UNE MÉMOIRE TECHNOLOGIQUE TROP COURTE
L’histoire de l’intelligence artificielle est celle d’un enchantement cyclique. À intervalles réguliers, le récit se rejoue : une technologie promet de bouleverser l’ordre établi, les institutions s’en emparent, les discours s’enflamment, avant que la réalité n’en réduise la portée. La tribune de Rodney A. Brooks, publiée en 1988 dans Manufacturing Engineering, synthétise cette mécanique de l’illusion avec une lucidité qui n’a rien perdu de sa force. Loin de se contenter d’un regard sceptique sur les performances techniques, Brooks démontait le fantasme d’une intelligence artificielle autonome, capable de penser, d’adapter, d’interpréter. Il pointait déjà le cœur du malentendu : confondre l’exécution programmée avec la pensée vivante.
35 ans plus tard, le ministère français de la Justice publie un rapport ambitieux intitulé L’intelligence artificielle au service de la justice : stratégie et solutions opérationnelles. Ce document, destiné au Garde des Sceaux, assume une volonté ferme : intégrer l’intelligence artificielle dans les pratiques judiciaires, non comme une fin en soi, mais comme un levier structurel d’efficacité. L’heure n’est plus à la prospective incantatoire, mais à la mise en œuvre. Pour autant, ce basculement apparent dans le pragmatisme ne saurait masquer un autre risque, plus insidieux : celui d’une dépossession technique au nom de l’efficience.

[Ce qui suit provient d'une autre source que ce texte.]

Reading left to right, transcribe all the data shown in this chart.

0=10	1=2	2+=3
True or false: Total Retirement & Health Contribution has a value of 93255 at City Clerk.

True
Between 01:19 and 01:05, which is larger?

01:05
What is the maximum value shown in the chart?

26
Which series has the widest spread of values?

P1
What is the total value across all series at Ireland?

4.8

DU MYTHE DE LA PENSÉE À L’INGÉNIERIE DU TRAITEMENT
Les auteurs du rapport 2025 n’évoquent jamais la création d’une justice autonome ou intelligente. À rebours des excès du passé, ils proposent une feuille de route opérationnelle articulée autour de cas d’usage précis : retranscription des auditions, tri des contentieux de masse, assistance à la rédaction. Ce n’est plus l’intelligence qui fascine, mais l’automatisation. Le rêve s’est déplacé : il ne porte plus sur les capacités mentales de la machine, mais sur sa capacité à réduire les coûts, les délais, les charges cognitives.

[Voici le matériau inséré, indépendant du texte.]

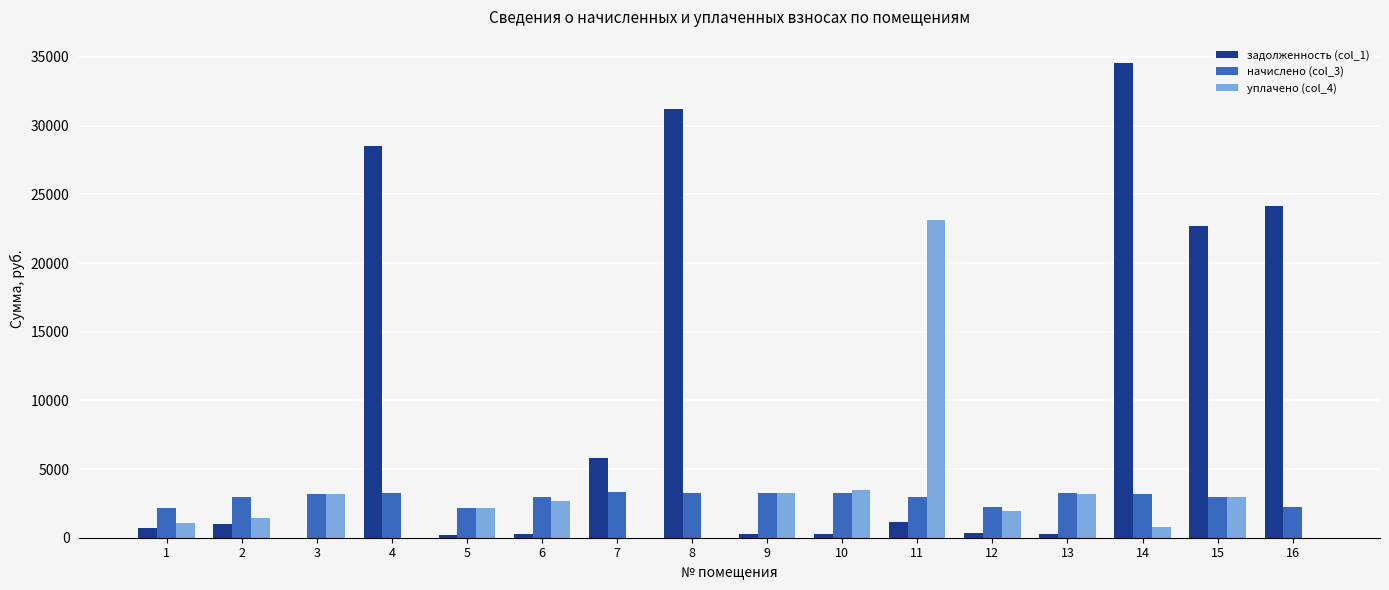

Is the value of начислено (col_3) at 7 greater than the value of задолженность (col_1) at 8?

No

Le constat est en lui-même révélateur. Comme l’écrivait Brooks, ce que l’on nomme intelligence artificielle n’est bien souvent qu’un ensemble de règles, de scripts et de calculs rendus invisibles par un vernis rhétorique. Les modèles de langage actuels ne pensent pas ; ils produisent des séquences plausibles à partir de corpus gigantesques. Leur réussite tient à leur capacité à masquer leur absence de compréhension. Le rapport du ministère ne l’ignore pas. Mais il en tire une conclusion stratégique : si l’IA ne pense pas, elle peut néanmoins servir. Non pas pour juger, interpréter, arbitrer, mais pour assister. Délester l’humain de tâches mécaniques afin de libérer du temps pour ce qui reste encore irréductiblement humain.
SOUVERAINETÉ OU DÉPENDANCE MASQUÉE ?
C’est ici que le langage change de registre. Le rapport de 2025 insiste lourdement sur la nécessité d’une IA « souveraine », « éthique », « encadrée », « conforme aux normes européennes ». Il prévoit l’hébergement dans un cloud certifié, la création d’un label « IA digne de confiance en Justice », l’instauration d’audits annuels, et même l’ouverture d’un « Campus du numérique judiciaire ». Derrière ces dispositifs, une inquiétude affleure : celle de voir l’infrastructure judiciaire dépendre d’acteurs étrangers, de technologies opaques, ou de normes qui échappent à la puissance publique.
Mais cette ambition se heurte à une réalité technique inquiétante. Une étude récente de l’Université d’Oxford rappelle que seuls 32 pays disposent de centres de données spécifiquement dédiés à l’IA, et que plus de 95 % des puces nécessaires à l’entraînement des modèles sont produites aux États-Unis. Cette concentration des ressources, des clouds et des chaînes d’approvisionnement limite de facto toute prétention à une souveraineté algorithmique, y compris pour les États qui, comme la France, affichent une volonté stratégique forte, mais sans infrastructures matérielles autonomes.
Le paradoxe est cruel : plus l’administration s’efforce de structurer son autonomie logicielle, plus elle s’expose à la réalité brute des dépendances matérielles. Une IA éthique et nationale hébergée sur des puces NVIDIA n’est pas souveraine. Elle est aménagée.